Saved entries
★ ★ ★ ★

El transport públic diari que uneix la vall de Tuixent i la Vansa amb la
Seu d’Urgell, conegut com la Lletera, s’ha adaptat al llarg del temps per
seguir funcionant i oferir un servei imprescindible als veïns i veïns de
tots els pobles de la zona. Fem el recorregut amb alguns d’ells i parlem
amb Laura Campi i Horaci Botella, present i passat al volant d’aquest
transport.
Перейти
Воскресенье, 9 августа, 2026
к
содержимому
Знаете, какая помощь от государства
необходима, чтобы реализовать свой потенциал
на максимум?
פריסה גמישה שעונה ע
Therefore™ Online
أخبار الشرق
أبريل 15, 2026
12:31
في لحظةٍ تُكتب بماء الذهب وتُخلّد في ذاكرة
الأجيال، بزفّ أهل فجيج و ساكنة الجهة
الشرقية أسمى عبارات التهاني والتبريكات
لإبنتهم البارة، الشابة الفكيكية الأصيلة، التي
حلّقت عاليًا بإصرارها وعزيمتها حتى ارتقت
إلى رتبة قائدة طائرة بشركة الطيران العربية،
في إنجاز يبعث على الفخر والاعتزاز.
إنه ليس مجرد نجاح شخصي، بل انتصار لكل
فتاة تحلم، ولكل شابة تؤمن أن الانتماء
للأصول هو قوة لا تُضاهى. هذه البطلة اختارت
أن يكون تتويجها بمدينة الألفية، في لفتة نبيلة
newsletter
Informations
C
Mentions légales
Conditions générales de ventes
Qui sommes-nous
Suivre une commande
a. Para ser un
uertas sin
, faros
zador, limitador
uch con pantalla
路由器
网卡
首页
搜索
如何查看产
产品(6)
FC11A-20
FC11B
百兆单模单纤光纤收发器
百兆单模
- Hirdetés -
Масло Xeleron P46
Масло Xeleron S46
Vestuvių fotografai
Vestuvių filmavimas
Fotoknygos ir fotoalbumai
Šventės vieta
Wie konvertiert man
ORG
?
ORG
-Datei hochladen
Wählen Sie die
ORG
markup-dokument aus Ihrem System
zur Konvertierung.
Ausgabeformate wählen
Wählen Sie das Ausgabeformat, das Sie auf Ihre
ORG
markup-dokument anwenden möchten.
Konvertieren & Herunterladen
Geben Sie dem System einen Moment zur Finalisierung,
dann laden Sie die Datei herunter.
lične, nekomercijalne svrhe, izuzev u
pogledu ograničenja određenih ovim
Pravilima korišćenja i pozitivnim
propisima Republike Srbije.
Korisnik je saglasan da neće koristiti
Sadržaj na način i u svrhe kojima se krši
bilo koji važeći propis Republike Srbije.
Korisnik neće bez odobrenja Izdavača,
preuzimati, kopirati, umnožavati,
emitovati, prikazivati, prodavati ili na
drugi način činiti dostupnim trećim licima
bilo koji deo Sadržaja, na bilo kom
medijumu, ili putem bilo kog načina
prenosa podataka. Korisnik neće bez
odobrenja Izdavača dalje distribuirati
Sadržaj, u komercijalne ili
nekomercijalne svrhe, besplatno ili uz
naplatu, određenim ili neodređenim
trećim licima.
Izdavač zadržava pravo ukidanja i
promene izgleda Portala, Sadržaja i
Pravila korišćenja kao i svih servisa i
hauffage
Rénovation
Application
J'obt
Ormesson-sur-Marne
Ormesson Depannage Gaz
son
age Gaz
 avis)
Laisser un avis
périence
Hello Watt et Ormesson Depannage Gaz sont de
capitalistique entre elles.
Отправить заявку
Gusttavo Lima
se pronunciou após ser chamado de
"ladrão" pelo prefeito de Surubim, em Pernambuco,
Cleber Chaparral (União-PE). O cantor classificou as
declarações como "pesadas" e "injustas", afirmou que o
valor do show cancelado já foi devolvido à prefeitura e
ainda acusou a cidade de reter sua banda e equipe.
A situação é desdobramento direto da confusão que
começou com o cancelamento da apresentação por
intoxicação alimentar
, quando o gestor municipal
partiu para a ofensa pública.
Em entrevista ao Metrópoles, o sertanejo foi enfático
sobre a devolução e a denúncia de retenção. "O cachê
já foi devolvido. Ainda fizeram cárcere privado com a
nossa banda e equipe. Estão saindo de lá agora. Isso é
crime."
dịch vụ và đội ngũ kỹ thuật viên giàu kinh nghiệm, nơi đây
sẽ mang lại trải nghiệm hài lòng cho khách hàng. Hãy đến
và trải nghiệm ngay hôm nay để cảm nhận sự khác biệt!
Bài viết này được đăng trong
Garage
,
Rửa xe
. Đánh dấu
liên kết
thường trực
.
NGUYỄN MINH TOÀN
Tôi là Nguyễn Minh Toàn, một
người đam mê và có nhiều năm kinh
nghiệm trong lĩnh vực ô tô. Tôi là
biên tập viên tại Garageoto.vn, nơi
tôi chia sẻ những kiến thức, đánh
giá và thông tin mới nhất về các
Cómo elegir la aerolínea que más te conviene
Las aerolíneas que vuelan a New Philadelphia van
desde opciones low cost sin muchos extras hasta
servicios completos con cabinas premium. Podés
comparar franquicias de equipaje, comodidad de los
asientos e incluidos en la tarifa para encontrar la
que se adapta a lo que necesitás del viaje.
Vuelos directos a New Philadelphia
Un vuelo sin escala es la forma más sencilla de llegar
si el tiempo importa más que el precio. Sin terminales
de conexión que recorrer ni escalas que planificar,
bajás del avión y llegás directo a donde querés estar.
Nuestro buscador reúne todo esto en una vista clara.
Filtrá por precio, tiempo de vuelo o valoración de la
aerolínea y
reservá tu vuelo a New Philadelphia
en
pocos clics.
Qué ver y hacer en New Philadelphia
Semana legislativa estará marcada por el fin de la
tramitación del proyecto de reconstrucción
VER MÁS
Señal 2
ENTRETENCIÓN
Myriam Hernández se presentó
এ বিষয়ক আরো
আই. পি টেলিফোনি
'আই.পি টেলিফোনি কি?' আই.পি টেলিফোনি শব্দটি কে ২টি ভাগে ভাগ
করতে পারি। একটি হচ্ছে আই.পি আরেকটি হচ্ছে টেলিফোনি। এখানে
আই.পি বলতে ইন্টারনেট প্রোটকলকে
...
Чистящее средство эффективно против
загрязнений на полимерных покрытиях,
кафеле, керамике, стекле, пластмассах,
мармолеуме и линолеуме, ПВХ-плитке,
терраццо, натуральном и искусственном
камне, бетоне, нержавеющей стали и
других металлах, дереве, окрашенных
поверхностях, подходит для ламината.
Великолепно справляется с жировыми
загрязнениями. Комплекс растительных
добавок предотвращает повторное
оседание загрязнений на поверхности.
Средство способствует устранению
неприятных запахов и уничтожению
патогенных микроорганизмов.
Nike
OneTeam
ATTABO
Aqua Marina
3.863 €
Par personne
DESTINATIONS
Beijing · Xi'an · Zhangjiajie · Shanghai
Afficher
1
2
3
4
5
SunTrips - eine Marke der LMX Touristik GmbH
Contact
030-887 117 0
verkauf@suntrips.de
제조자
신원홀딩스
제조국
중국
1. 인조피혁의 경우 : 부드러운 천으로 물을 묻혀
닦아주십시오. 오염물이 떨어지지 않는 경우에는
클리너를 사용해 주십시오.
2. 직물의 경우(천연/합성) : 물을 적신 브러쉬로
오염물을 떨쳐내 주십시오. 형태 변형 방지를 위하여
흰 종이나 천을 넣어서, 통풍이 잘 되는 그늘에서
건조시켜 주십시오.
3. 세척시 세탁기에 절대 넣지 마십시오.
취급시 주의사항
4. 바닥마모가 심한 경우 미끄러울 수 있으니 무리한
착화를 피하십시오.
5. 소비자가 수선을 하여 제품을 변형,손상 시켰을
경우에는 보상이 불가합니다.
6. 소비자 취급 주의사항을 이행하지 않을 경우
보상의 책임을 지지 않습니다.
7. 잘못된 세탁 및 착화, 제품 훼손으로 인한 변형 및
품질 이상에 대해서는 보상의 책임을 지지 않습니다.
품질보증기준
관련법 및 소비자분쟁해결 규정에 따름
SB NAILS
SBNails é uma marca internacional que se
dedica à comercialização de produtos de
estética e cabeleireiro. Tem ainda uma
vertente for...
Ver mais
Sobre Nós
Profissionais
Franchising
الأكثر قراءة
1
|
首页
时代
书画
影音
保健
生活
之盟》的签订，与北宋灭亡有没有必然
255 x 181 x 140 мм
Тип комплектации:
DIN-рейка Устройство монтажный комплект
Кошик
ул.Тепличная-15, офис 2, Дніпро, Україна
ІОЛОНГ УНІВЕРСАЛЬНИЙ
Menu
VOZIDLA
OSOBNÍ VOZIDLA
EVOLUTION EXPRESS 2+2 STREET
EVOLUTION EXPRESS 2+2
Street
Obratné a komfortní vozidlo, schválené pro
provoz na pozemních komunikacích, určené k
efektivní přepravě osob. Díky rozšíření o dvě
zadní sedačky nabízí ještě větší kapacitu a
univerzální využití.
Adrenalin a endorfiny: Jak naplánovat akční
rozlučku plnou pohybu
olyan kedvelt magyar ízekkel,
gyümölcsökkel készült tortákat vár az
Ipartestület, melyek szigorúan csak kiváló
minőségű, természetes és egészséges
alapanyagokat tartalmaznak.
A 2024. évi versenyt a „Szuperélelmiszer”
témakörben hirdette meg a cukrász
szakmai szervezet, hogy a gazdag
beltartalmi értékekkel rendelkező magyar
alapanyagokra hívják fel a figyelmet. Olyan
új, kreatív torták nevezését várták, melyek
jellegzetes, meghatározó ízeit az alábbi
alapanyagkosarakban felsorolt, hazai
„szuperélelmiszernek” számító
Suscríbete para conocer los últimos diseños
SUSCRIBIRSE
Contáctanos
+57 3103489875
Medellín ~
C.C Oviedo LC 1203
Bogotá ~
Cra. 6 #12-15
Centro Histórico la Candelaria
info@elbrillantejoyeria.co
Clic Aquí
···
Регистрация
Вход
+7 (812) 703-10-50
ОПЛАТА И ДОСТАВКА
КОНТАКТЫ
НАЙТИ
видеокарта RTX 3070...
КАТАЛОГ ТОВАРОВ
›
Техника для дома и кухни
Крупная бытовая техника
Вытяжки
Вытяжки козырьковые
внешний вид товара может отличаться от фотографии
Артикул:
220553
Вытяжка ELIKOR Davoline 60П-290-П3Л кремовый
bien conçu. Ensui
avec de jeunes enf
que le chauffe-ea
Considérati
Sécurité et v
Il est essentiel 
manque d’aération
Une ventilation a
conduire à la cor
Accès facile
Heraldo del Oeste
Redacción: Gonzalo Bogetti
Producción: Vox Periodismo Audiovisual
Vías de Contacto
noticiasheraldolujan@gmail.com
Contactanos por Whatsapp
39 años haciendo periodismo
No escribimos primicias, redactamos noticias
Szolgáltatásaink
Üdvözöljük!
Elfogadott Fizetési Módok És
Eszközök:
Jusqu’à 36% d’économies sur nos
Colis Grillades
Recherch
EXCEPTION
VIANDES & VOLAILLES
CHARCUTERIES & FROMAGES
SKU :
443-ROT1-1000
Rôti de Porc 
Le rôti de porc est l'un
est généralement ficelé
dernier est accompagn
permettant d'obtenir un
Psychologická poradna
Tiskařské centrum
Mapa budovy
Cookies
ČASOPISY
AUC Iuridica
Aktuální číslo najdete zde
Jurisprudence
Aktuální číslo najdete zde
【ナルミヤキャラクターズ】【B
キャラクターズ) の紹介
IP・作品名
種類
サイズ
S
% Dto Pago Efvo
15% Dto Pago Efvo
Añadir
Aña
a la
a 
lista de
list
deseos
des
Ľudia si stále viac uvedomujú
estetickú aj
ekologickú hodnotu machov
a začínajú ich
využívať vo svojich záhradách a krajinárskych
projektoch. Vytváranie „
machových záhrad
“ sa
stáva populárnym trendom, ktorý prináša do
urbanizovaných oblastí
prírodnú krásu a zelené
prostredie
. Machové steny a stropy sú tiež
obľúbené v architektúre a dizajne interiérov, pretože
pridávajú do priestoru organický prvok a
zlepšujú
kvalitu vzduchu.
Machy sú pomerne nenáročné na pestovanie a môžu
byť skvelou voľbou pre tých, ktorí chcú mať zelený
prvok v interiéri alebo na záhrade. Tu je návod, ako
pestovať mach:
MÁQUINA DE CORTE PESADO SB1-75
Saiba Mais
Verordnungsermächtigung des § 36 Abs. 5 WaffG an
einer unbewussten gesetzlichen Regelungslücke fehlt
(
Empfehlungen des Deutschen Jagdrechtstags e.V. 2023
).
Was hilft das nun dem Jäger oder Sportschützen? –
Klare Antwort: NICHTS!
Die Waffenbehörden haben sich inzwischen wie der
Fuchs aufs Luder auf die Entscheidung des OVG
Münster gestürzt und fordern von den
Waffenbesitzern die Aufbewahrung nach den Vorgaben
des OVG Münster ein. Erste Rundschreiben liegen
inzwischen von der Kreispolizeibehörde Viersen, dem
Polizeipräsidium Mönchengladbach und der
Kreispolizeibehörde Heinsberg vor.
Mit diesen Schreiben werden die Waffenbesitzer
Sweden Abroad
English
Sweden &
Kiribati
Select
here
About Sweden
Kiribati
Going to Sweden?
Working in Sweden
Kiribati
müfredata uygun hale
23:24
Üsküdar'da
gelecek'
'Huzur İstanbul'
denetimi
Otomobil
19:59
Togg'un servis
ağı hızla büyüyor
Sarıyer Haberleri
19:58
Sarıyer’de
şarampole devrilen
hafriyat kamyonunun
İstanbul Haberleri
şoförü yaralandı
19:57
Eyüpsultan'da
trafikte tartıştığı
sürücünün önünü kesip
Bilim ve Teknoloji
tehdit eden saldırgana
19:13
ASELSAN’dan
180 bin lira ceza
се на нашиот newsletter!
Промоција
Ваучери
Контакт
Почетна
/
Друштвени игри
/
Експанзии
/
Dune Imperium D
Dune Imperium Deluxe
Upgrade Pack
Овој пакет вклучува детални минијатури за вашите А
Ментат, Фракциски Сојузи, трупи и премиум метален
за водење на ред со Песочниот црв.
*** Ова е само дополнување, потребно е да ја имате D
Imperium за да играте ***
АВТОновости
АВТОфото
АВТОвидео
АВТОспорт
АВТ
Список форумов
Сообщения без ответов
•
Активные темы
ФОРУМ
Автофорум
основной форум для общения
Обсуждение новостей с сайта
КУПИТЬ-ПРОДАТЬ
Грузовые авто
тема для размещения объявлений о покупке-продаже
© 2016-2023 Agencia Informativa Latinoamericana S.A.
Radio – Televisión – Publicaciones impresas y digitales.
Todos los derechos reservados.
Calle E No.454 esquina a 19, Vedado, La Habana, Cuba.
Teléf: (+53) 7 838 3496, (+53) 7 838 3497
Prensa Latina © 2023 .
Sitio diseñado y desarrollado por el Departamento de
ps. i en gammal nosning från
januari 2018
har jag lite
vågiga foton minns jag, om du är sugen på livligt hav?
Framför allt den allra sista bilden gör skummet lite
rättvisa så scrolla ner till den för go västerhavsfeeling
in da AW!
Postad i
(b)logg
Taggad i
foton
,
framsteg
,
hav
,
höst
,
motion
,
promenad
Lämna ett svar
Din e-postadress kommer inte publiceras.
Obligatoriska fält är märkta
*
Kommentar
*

★ ★ ★ ★

**Work order**
The answer must be a single number: the count of lines above that contain the word "neće".

**Task result**
3